In a rotor of uniform thickness where L₁ = L₂, this density ratio reduces to δ = ρ₂ / ρ₁. Likewise, the ratio reduces to δ = L₂ / L₁ when ρ₁ = ρ₂. The wobble-free LEGO offset top above and below models the latter scenario with δ = L₂ / L₁ = 1/3. The stem and tip accurately mark a rotor CM well off the boundary.



Rotor CM: The respective rectangle CMs are located at the following distances, not from the boundary, but from the parallel rotor edge on Rectangle 1:

y_CM,1 = ½ B
y_CM,2 = ½ (B + S)

The distance to the rotor's overall CM is then

y_CM = (M₁ y_CM,1 + M₂ y_CM,2) / M = ½ S (β + M₂ / M) = ½ S (β² + q) / (β + q),

where the proportion β = B / S, M = M₁ + M₂ is the rotor's total mass, and q = δ / (1 - δ) = α₂ / (α₁ - α₂). The LEGO model above confirms this expression for β = 1/4 and δ = 1/3, which makes q = 1/2 and y_CM = 3/8 S.

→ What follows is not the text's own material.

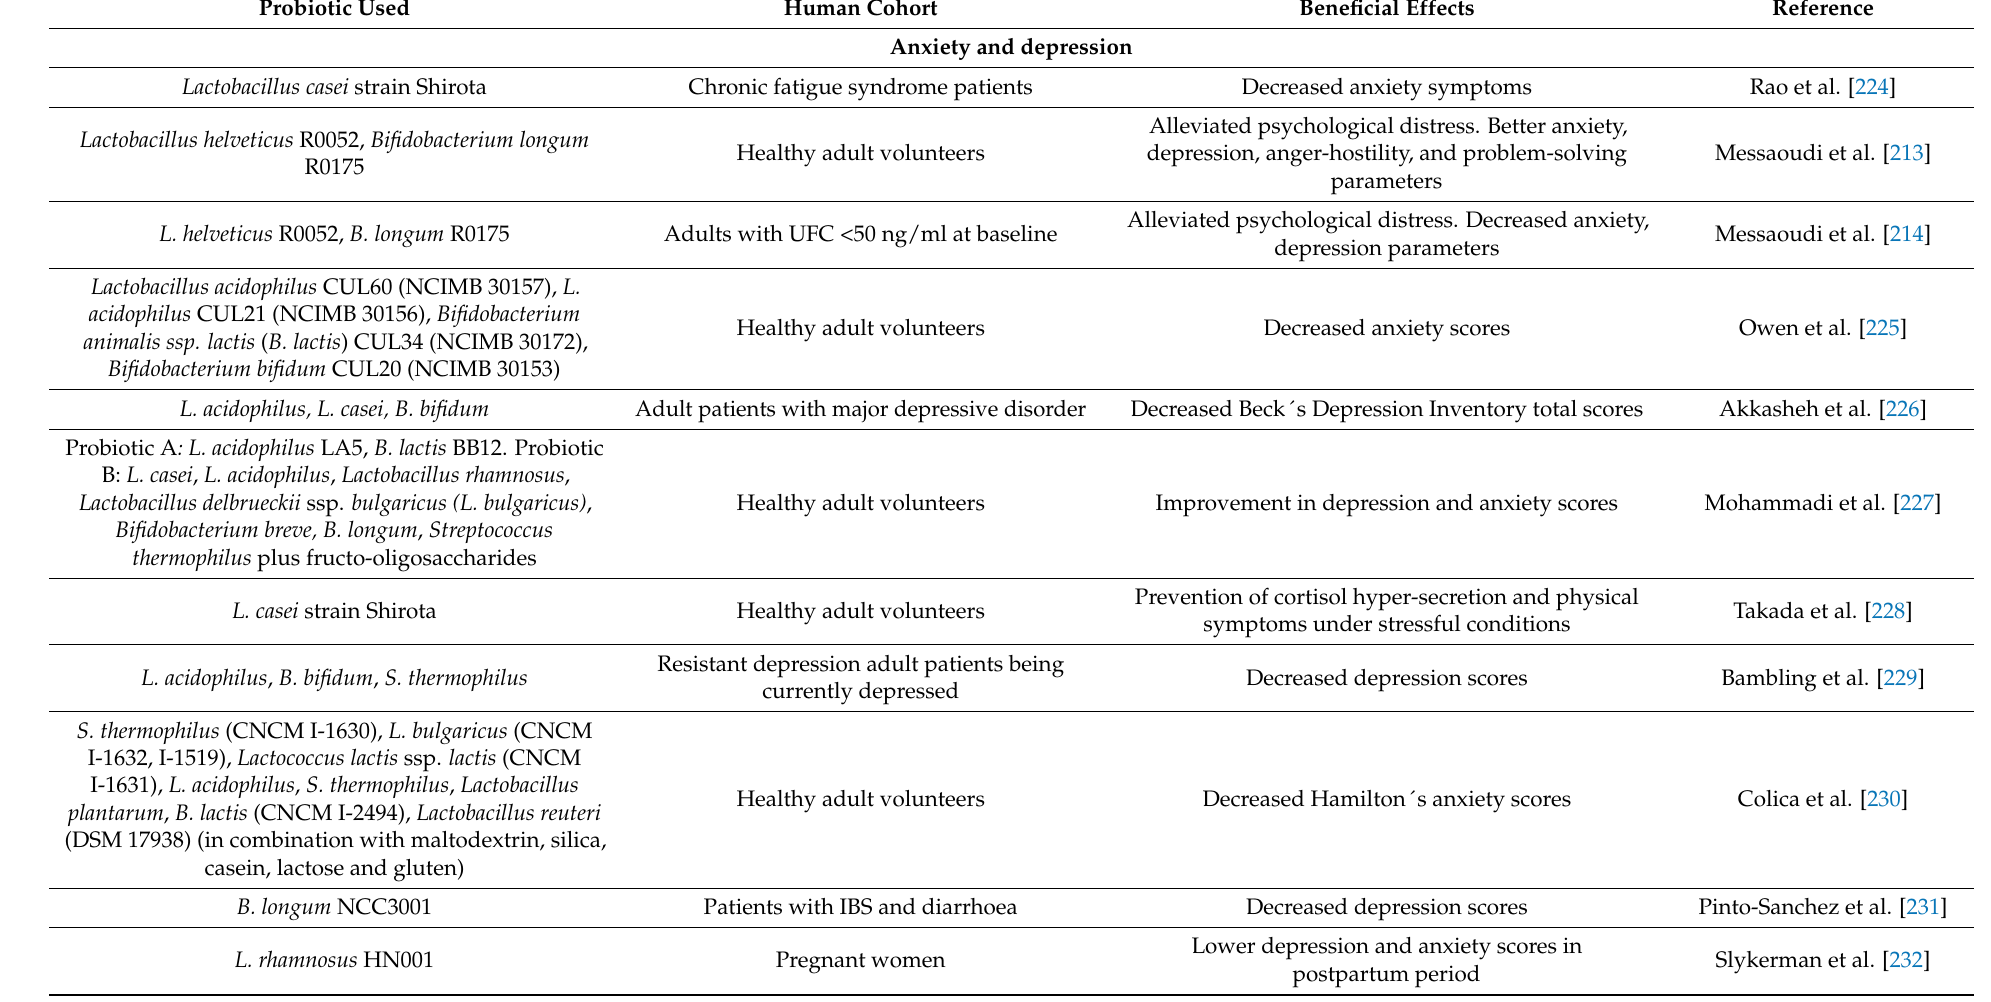
Table 3. Studies evaluating the effects of probiotics on brain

CM on the boundary: Putting the rotor's CM smack on the boundary means that B = y_CM, or equivalently, that β = y_CM / S. To generalize the solutions forced by this restriction to a square rotor of any size, we'll focus now on β as a function of δ via q. The problem then reduces to the quadratic equation below. With this 1:1 relationship between β and q when the CM's on the boundary, you can set either one and easily solve for the other.

β² + 2 q β - q = 0

Problem 1: For a desired areal density ratio δ, find the β needed to put the CM on the boundary using

q = δ / (1 - δ)
β = q [√(1+ 1/q) - 1]

Problem 2: For a desired β, find the δ needed to put the CM on the boundary using

q = β² / (1 - 2 β)
δ = q / (1 + q)

Does it work? You bet! In the uniform density model below, δ = 1/5 and q = 1/4. The calculations give B = 4.94 on this rotor with S = 16, but couldn't get the boundary, stem, and tip any closer than B = 5.00. Still, the wobble's not bad.




Golden ratio: Can you put the CM on the boundary with δ = β? Yes! Just set them both to 2 - φ ~ 0.382, where φ = ½ (1 + √5) ~ 1.618033 is the golden ratio. Unfortunately, can't (yet) see a way to make a smoothly spinning golden LEGO offset top with δ = β = 0.382.

[ortwin]

... not-so-simple square rotor case...

Admittedly, only the specific case that made use of the "beer can Ansatz" is so simple.

But it seems you have the general solution now in its full glory!How would you judge the play value and the surprise/astonishment effect for the "non top expert" of the versions that you built? Are they keepers for you? Would you say (as I feel) that circular versions would be better in these regards?

[Jeremy McCreary]

How would you judge the play value and the surprise/astonishment effect for the "non top expert" of the versions that you built? Are they keepers for you? Would you say (as I feel) that circular versions would be better in these regards?

Definitely keepers, thank you. Play value for me 8/10 (very good). Astonishment value for the general public probably 9/10 for both shapes. The main advantage of the circular rotor in my mind would be greater play value via greater spin time via reduced air resistance.

Remember, most people aren't used to seeing square tops. As long as the top has a conspicuous asymmetry but spins smoothly anyway, I foresee a decent surprise factor even when the stem and tip aren't on the border but still way off center.

You've hit on an important driver in my own top designs. Before the pandemic, my LEGO club would put on many public displays a year at events with attendances often in the thousands.

So my tops have played to 3 main audiences over the years: Me, this forum, and the general public. And with the last, they've generally been quite popular. They also really like my starters.

Astonishment is by far my favorite public response to a top (or any of my other LEGO gizmos on display). Really tickles me when I hear "Whoa, that's just not right!" or see it in their faces. Unexpected visual effects at speed are generally the most potent triggers. And tops are great canvasses in that regard, as they concentrate a lot of speed across the visual field in a very small space.

Admittedly, only the specific case that made use of the "beer can Ansatz" is so simple.

Couldn't figure out how to turn the Ansatz into a practical design tool in this case, so I went to the general solution for its predictive value. That way, I could start with a LEGO-friendly δ or β value and see if the other was also doable without a lot of guess and check.